◆ ASSIGNMENT ◆
What you return should match every record exactly, with the images removed.

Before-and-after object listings
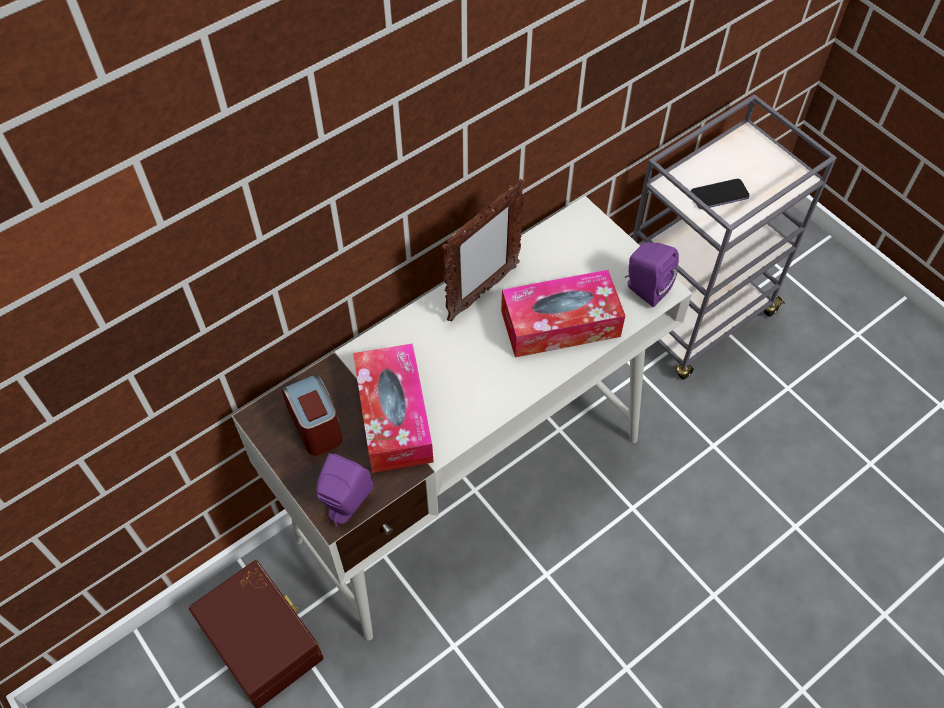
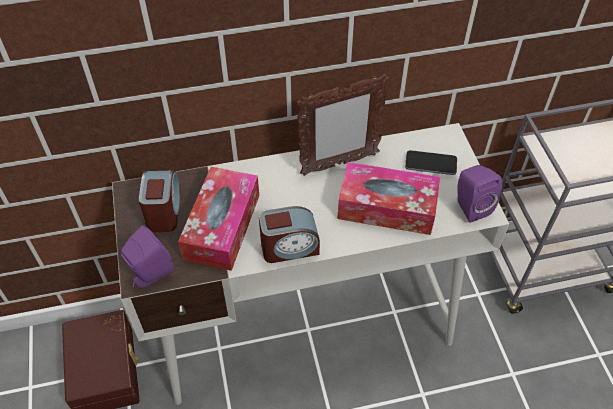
camera: 25 degrees right, 5 degrees down
phone [691,179,750,209] -> phone moved to [405,150,457,175]
none -> alarm clock [259,206,320,263]

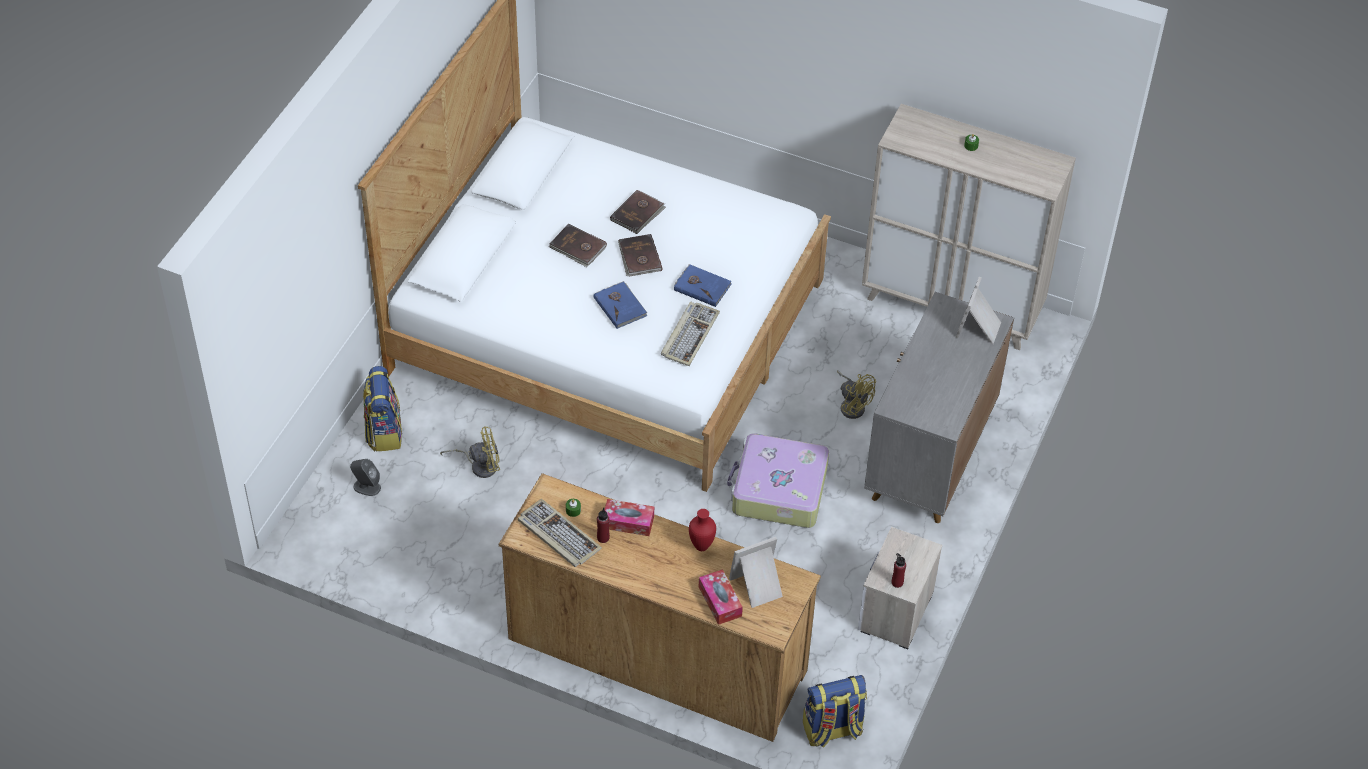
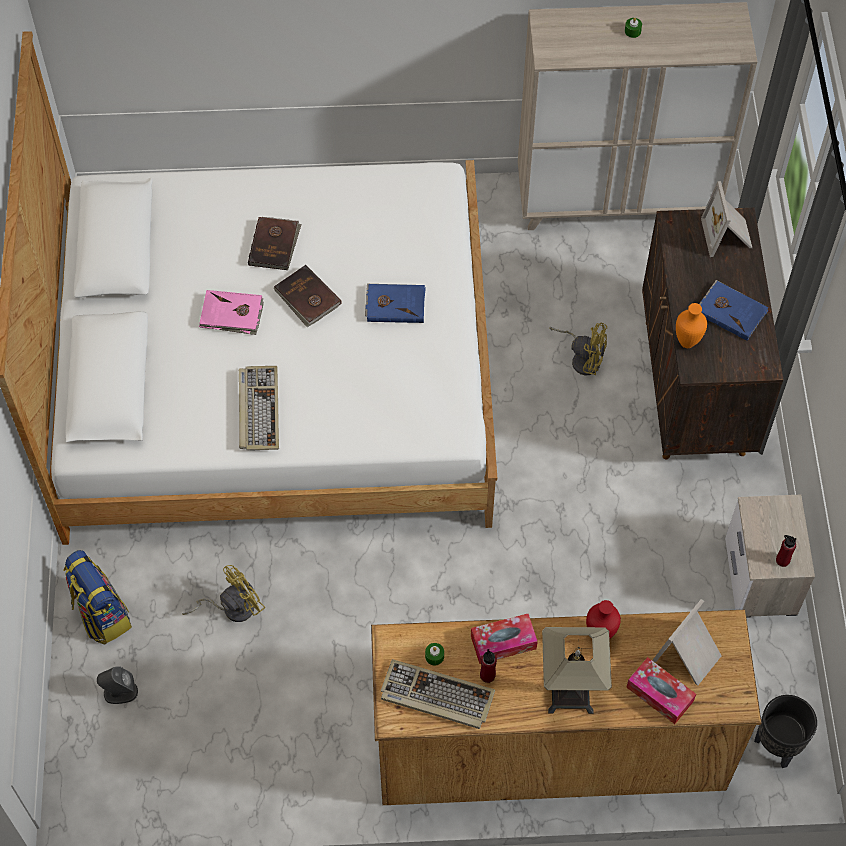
camera: 25 degrees left, 10 degrees up
brown book [549,224,607,267] -> pink book [199,290,264,335]
blue book [594,281,647,329] -> blue book moved to [699,280,769,341]
keyboard [661,302,720,366] -> keyboard moved to [239,366,279,451]
suitcase [727,433,829,528] -> none
backpack [803,675,867,748] -> black planter [754,695,817,768]
grey cabinet [864,292,1014,523] -> brown cabinet [642,208,783,459]
none -> table lamp [542,627,612,714]
none -> orange vase [676,303,707,348]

◆ WRITTEN RESPONSE ◆
camera: 25 degrees right, 5 degrees down
phone [691,179,750,209] -> phone moved to [405,150,457,175]
none -> alarm clock [259,206,320,263]

camera: 25 degrees left, 10 degrees up
brown book [549,224,607,267] -> pink book [199,290,264,335]
blue book [594,281,647,329] -> blue book moved to [699,280,769,341]
keyboard [661,302,720,366] -> keyboard moved to [239,366,279,451]
suitcase [727,433,829,528] -> none
backpack [803,675,867,748] -> black planter [754,695,817,768]
grey cabinet [864,292,1014,523] -> brown cabinet [642,208,783,459]
none -> table lamp [542,627,612,714]
none -> orange vase [676,303,707,348]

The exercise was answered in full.